What is being asked
Begin with the first line below and retype each line exactly through the line containing "IHC photomicrograph of". Any pictures are to be left out.

Data block
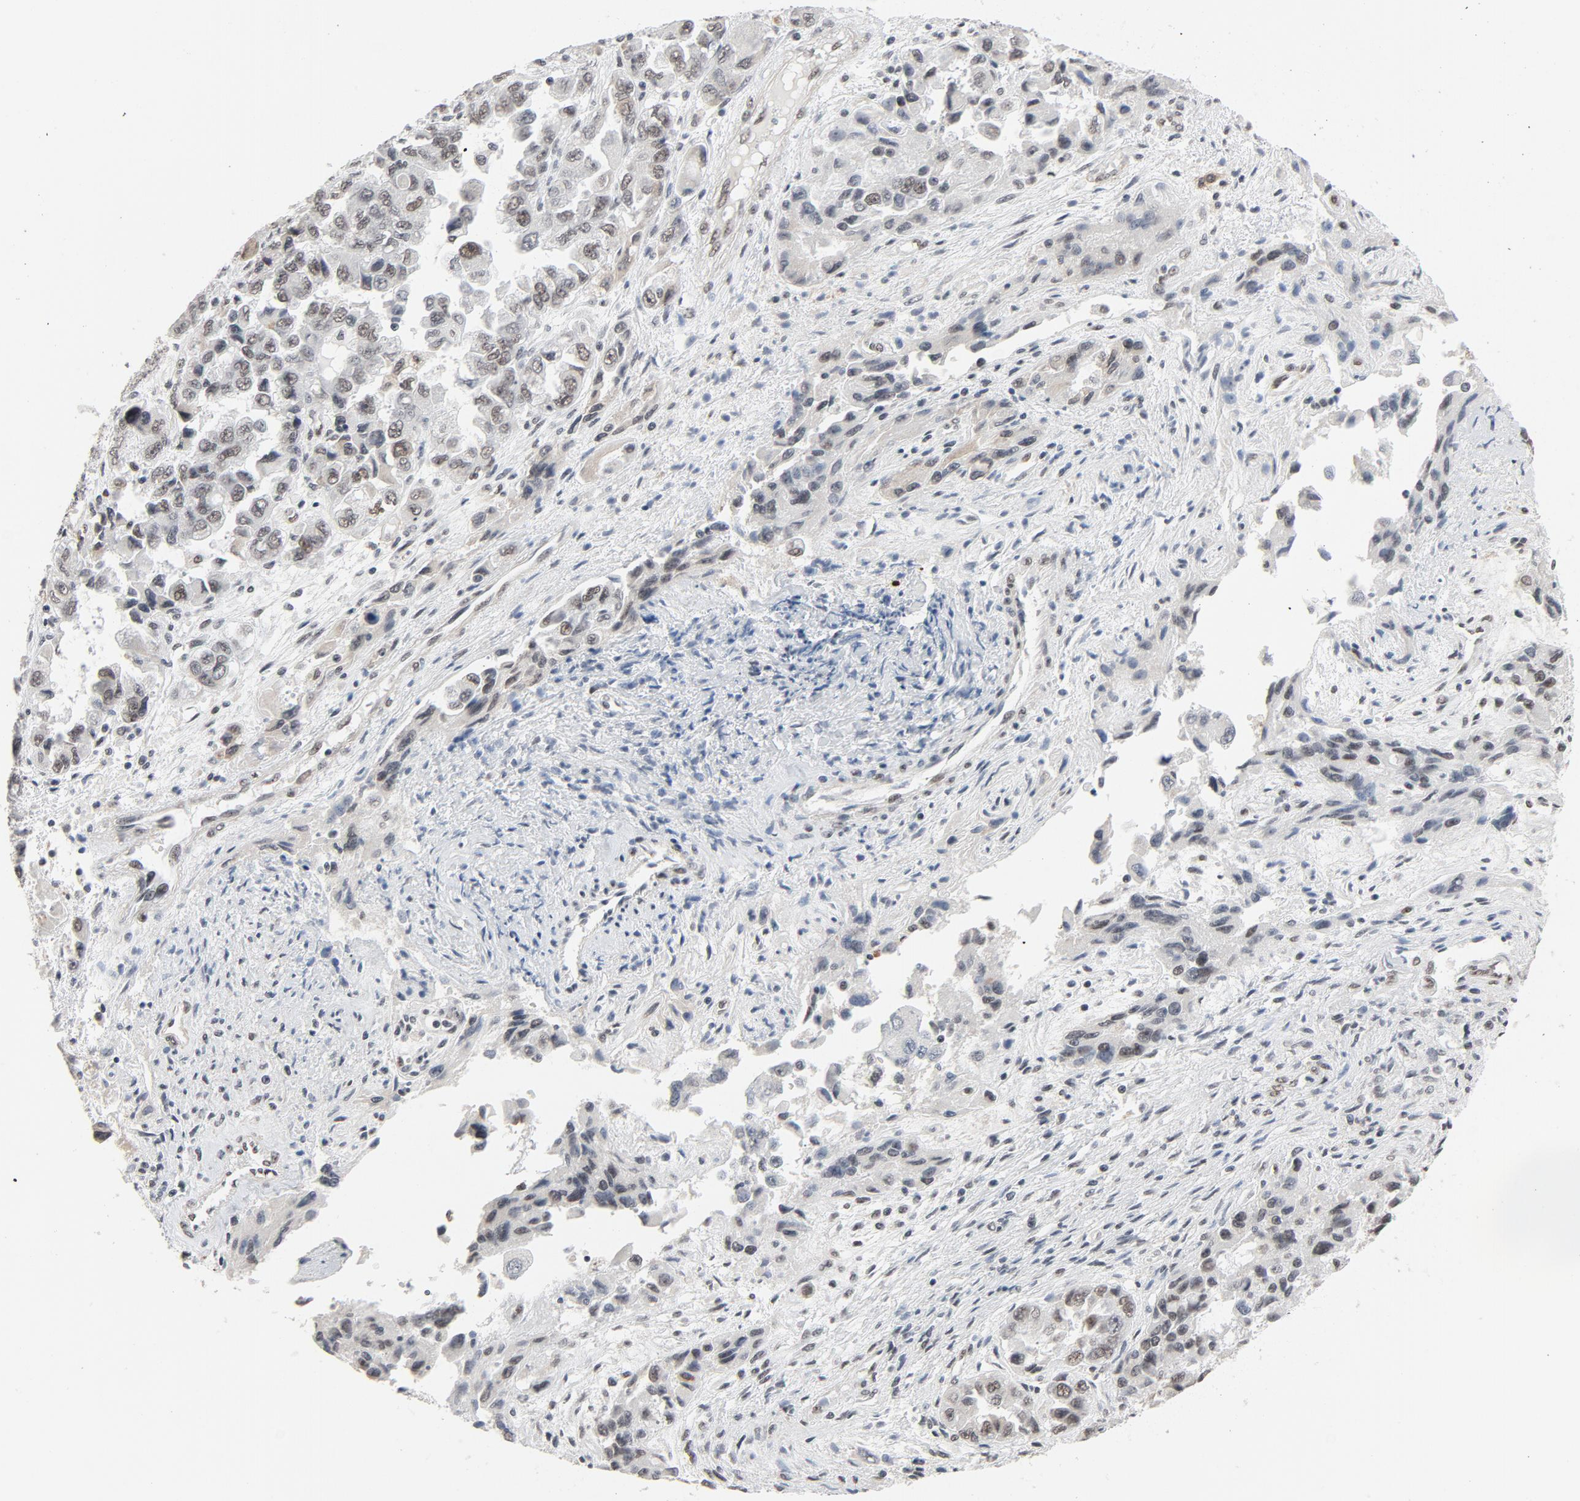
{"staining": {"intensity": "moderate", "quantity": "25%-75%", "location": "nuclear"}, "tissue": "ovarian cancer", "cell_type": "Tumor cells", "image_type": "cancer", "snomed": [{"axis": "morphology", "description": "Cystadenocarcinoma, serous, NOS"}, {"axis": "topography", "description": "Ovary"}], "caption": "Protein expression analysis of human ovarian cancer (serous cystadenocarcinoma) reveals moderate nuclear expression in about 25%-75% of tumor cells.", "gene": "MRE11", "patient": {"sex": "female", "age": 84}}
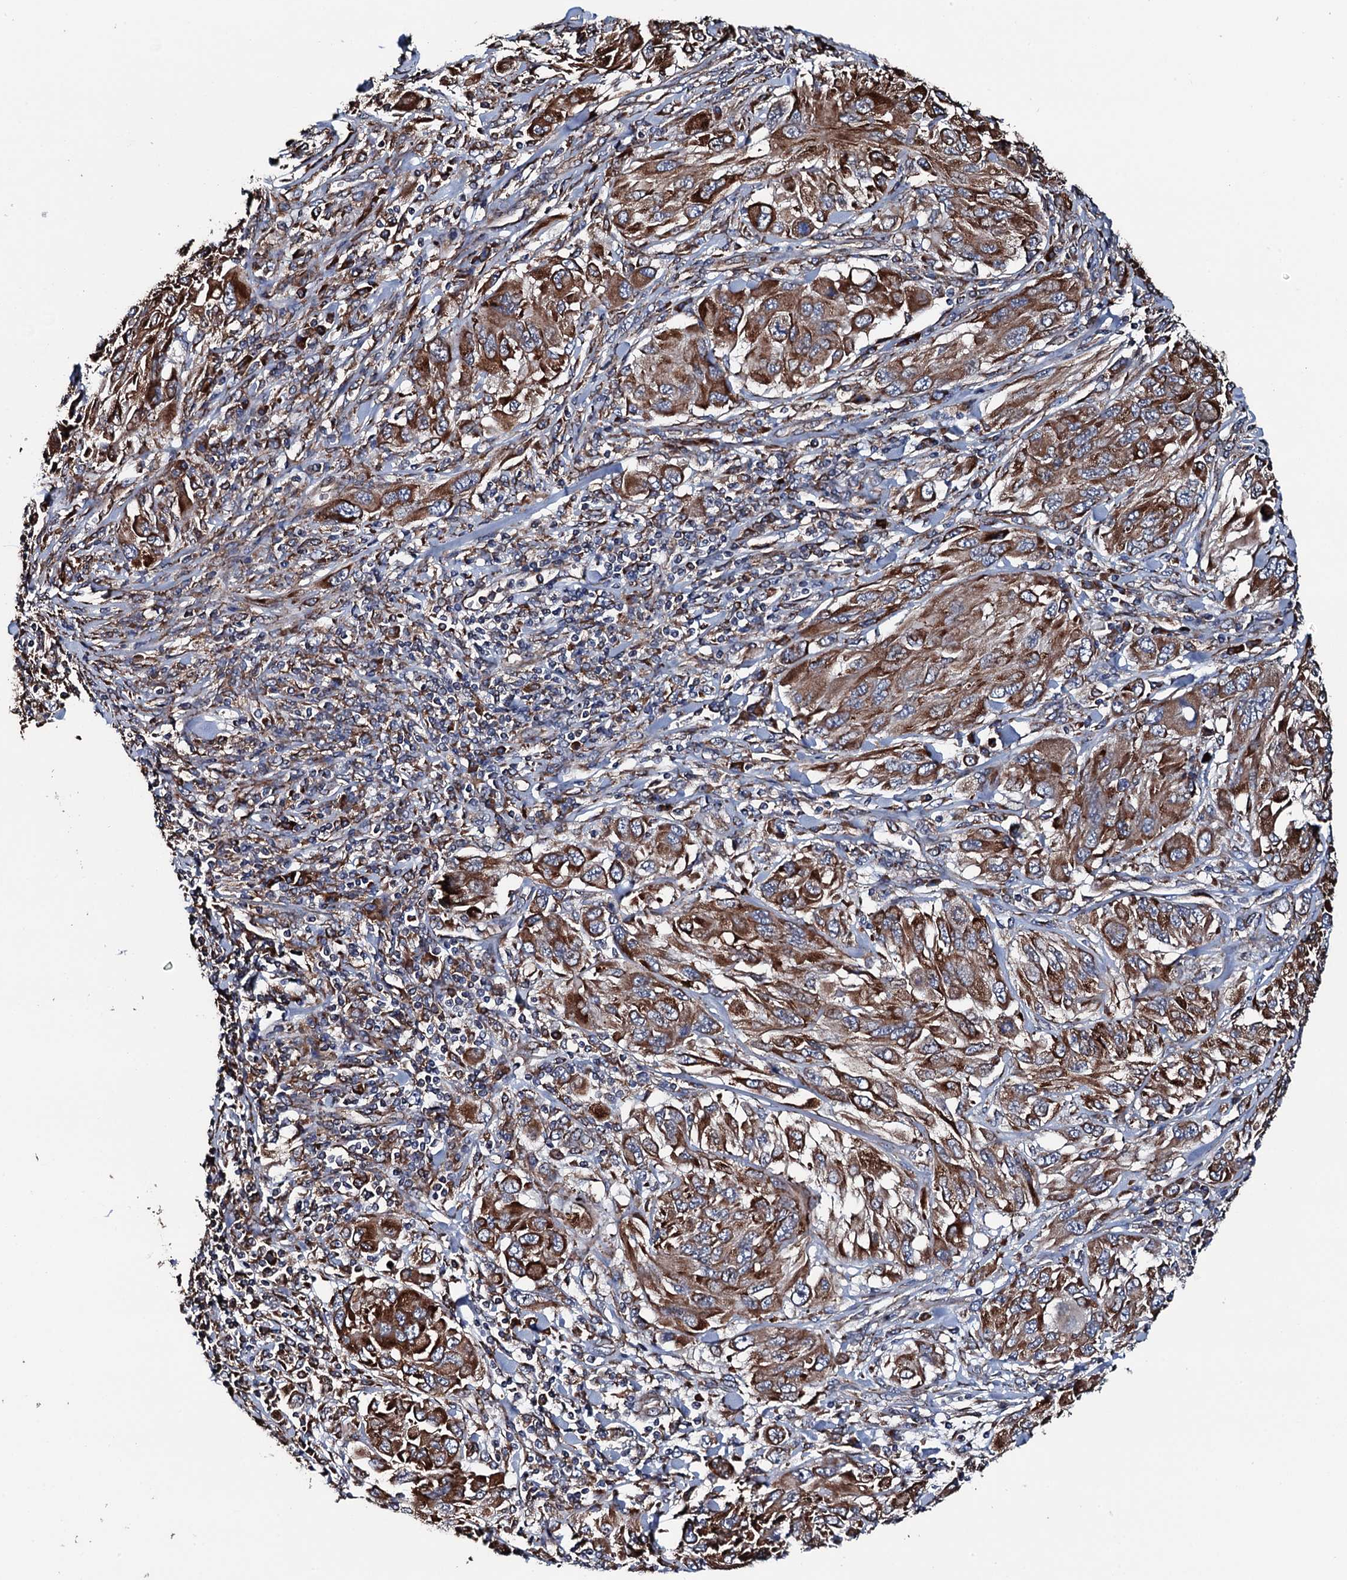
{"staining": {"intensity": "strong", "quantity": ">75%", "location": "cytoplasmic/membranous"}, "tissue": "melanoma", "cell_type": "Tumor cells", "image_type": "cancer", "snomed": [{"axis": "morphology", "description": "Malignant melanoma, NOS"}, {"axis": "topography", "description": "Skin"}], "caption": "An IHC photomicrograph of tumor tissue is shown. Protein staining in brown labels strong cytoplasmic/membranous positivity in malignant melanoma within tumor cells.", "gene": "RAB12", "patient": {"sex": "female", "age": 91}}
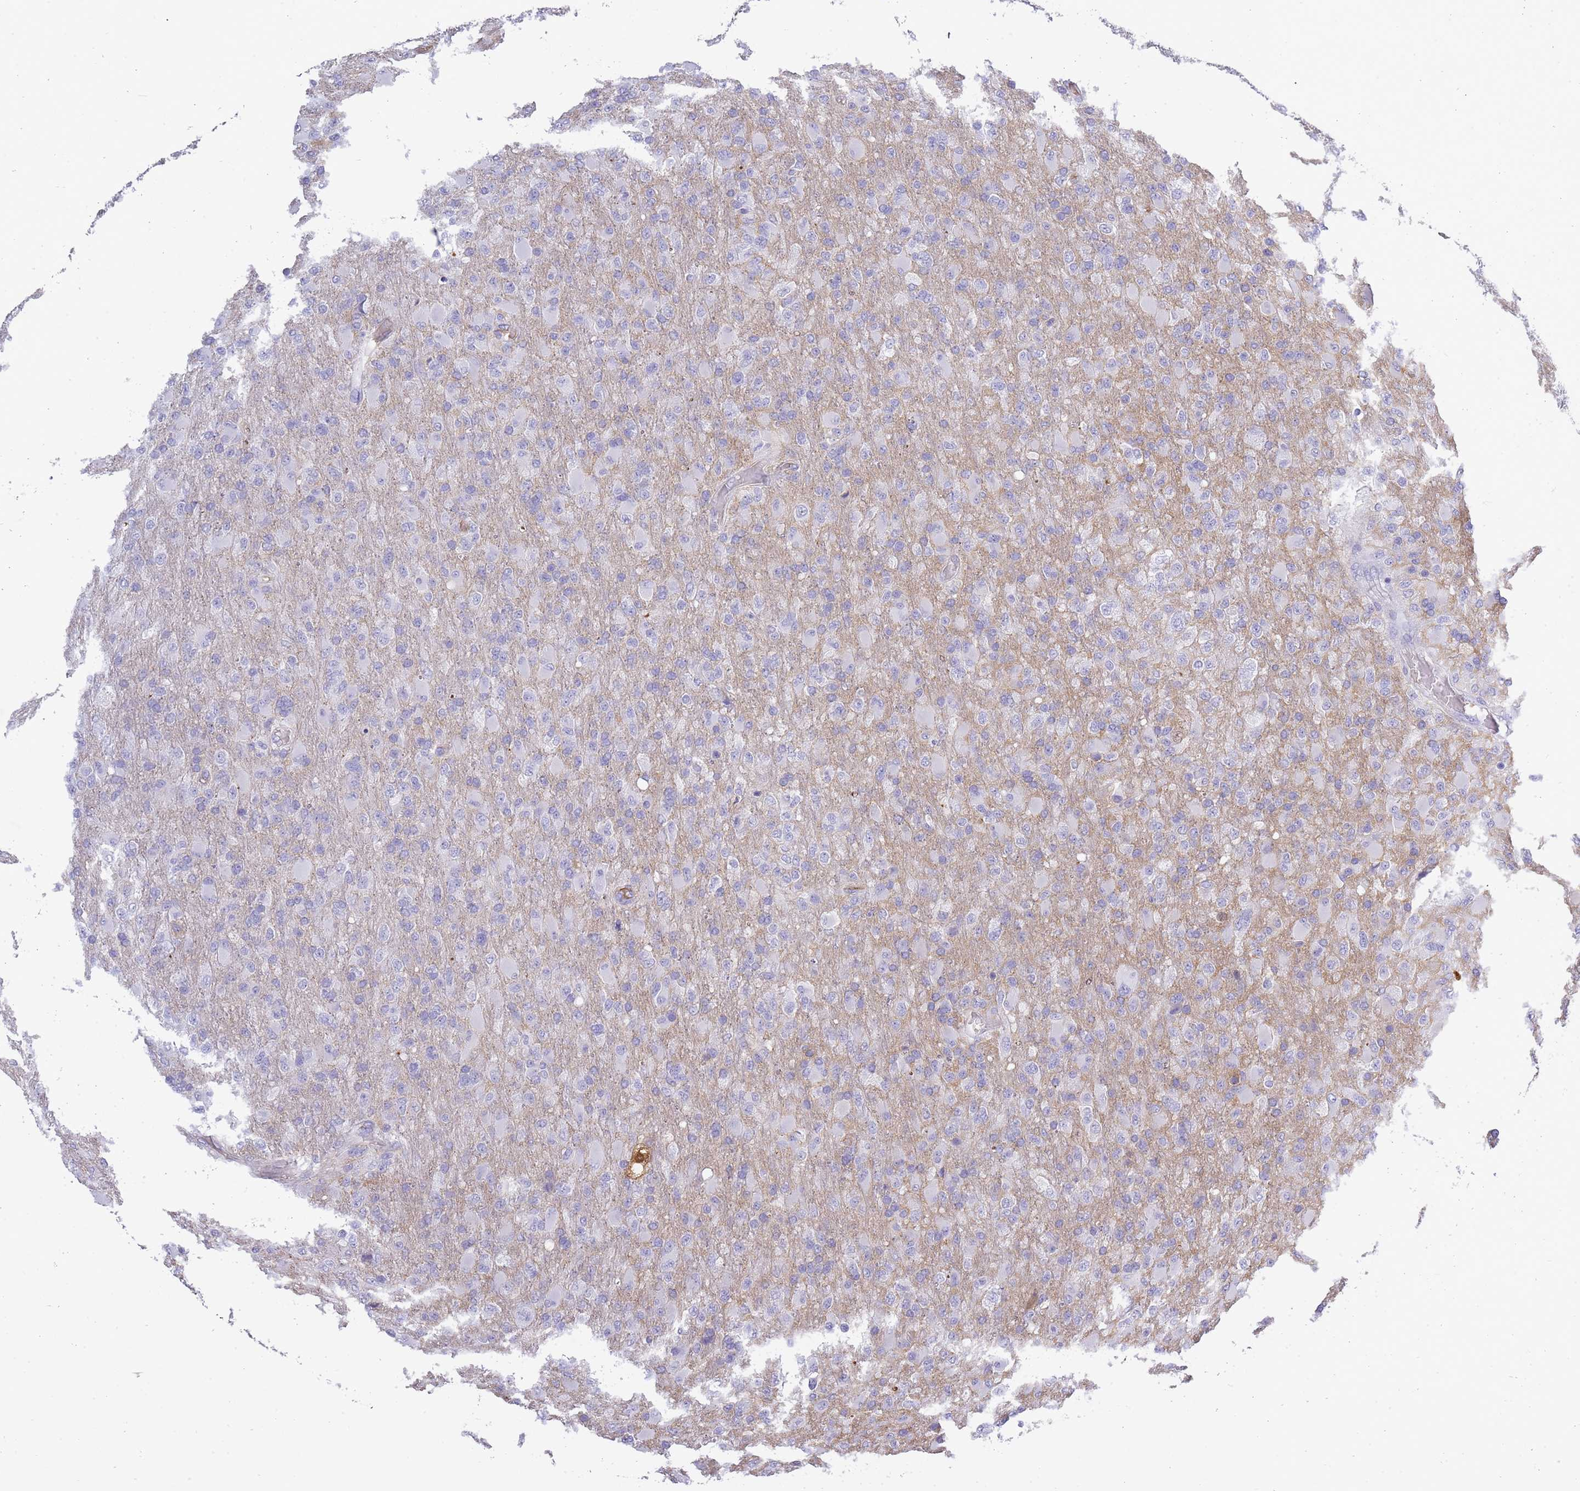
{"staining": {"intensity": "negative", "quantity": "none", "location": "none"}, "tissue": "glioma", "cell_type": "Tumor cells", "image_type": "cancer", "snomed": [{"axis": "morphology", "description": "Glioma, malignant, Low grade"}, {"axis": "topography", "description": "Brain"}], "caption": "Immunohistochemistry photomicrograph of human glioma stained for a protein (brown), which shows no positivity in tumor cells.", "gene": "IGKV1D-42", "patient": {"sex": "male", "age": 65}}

Your response
{"staining": {"intensity": "moderate", "quantity": "25%-75%", "location": "nuclear"}, "tissue": "ovarian cancer", "cell_type": "Tumor cells", "image_type": "cancer", "snomed": [{"axis": "morphology", "description": "Cystadenocarcinoma, serous, NOS"}, {"axis": "topography", "description": "Ovary"}], "caption": "Protein expression analysis of human ovarian cancer (serous cystadenocarcinoma) reveals moderate nuclear expression in about 25%-75% of tumor cells.", "gene": "MRE11", "patient": {"sex": "female", "age": 84}}
{"staining": {"intensity": "strong", "quantity": ">75%", "location": "cytoplasmic/membranous"}, "tissue": "melanoma", "cell_type": "Tumor cells", "image_type": "cancer", "snomed": [{"axis": "morphology", "description": "Malignant melanoma, NOS"}, {"axis": "topography", "description": "Skin"}], "caption": "An IHC photomicrograph of tumor tissue is shown. Protein staining in brown labels strong cytoplasmic/membranous positivity in malignant melanoma within tumor cells.", "gene": "RAB12", "patient": {"sex": "female", "age": 91}}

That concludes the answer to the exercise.